Task directions
Could you render the listing below as a Markdown table with the columns "Row" and "Line", numbering each non-blank line and leaving out any blank ones?

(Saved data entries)
start

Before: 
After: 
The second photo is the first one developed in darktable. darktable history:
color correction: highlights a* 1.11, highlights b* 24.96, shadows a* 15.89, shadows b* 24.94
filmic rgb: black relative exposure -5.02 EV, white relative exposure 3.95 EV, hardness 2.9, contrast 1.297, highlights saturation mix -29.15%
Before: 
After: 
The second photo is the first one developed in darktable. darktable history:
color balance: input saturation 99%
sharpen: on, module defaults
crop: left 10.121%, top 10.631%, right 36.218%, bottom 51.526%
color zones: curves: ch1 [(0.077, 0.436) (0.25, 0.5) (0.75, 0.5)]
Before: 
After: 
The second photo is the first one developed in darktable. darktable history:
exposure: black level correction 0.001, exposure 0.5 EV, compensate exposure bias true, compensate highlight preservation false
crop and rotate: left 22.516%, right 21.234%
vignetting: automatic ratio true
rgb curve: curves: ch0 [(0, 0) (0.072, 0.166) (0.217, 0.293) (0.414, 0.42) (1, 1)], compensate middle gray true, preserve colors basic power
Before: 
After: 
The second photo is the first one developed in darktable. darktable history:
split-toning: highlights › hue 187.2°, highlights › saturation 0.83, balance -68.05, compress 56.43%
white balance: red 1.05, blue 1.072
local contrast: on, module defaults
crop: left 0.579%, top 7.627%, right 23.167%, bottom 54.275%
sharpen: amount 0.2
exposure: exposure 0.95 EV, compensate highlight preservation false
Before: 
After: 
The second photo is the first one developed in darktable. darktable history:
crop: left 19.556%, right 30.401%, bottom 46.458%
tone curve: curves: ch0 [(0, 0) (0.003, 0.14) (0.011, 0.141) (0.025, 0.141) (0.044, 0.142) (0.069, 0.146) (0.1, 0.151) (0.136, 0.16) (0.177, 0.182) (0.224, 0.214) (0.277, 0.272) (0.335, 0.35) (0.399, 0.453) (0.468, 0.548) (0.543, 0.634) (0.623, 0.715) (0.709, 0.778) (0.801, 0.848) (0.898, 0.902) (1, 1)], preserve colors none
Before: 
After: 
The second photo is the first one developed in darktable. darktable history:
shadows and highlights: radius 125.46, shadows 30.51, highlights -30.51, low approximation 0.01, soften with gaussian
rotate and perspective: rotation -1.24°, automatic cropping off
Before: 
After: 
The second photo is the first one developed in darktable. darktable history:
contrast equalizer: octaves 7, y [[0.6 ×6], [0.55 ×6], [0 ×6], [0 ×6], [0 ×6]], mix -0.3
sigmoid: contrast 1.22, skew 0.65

end

Result of the exercise
| Row | Line |
|---|---|
| 1 | Before:  |
| 2 | After:  |
| 3 | The second photo is the first one developed in darktable. darktable history: |
| 4 | color correction: highlights a* 1.11, highlights b* 24.96, shadows a* 15.89, shadows b* 24.94 |
| 5 | filmic rgb: black relative exposure -5.02 EV, white relative exposure 3.95 EV, hardness 2.9, contrast 1.297, highlights saturation mix -29.15% |
| 6 | Before:  |
| 7 | After:  |
| 8 | The second photo is the first one developed in darktable. darktable history: |
| 9 | color balance: input saturation 99% |
| 10 | sharpen: on, module defaults |
| 11 | crop: left 10.121%, top 10.631%, right 36.218%, bottom 51.526% |
| 12 | color zones: curves: ch1 [(0.077, 0.436) (0.25, 0.5) (0.75, 0.5)] |
| 13 | Before:  |
| 14 | After:  |
| 15 | The second photo is the first one developed in darktable. darktable history: |
| 16 | exposure: black level correction 0.001, exposure 0.5 EV, compensate exposure bias true, compensate highlight preservation false |
| 17 | crop and rotate: left 22.516%, right 21.234% |
| 18 | vignetting: automatic ratio true |
| 19 | rgb curve: curves: ch0 [(0, 0) (0.072, 0.166) (0.217, 0.293) (0.414, 0.42) (1, 1)], compensate middle gray true, preserve colors basic power |
| 20 | Before:  |
| 21 | After:  |
| 22 | The second photo is the first one developed in darktable. darktable history: |
| 23 | split-toning: highlights › hue 187.2°, highlights › saturation 0.83, balance -68.05, compress 56.43% |
| 24 | white balance: red 1.05, blue 1.072 |
| 25 | local contrast: on, module defaults |
| 26 | crop: left 0.579%, top 7.627%, right 23.167%, bottom 54.275% |
| 27 | sharpen: amount 0.2 |
| 28 | exposure: exposure 0.95 EV, compensate highlight preservation false |
| 29 | Before:  |
| 30 | After:  |
| 31 | The second photo is the first one developed in darktable. darktable history: |
| 32 | crop: left 19.556%, right 30.401%, bottom 46.458% |
| 33 | tone curve: curves: ch0 [(0, 0) (0.003, 0.14) (0.011, 0.141) (0.025, 0.141) (0.044, 0.142) (0.069, 0.146) (0.1, 0.151) (0.136, 0.16) (0.177, 0.182) (0.224, 0.214) (0.277, 0.272) (0.335, 0.35) (0.399, 0.453) (0.468, 0.548) (0.543, 0.634) (0.623, 0.715) (0.709, 0.778) (0.801, 0.848) (0.898, 0.902) (1, 1)], preserve colors none |
| 34 | Before:  |
| 35 | After:  |
| 36 | The second photo is the first one developed in darktable. darktable history: |
| 37 | shadows and highlights: radius 125.46, shadows 30.51, highlights -30.51, low approximation 0.01, soften with gaussian |
| 38 | rotate and perspective: rotation -1.24°, automatic cropping off |
| 39 | Before:  |
| 40 | After:  |
| 41 | The second photo is the first one developed in darktable. darktable history: |
| 42 | contrast equalizer: octaves 7, y [[0.6 ×6], [0.55 ×6], [0 ×6], [0 ×6], [0 ×6]], mix -0.3 |
| 43 | sigmoid: contrast 1.22, skew 0.65 |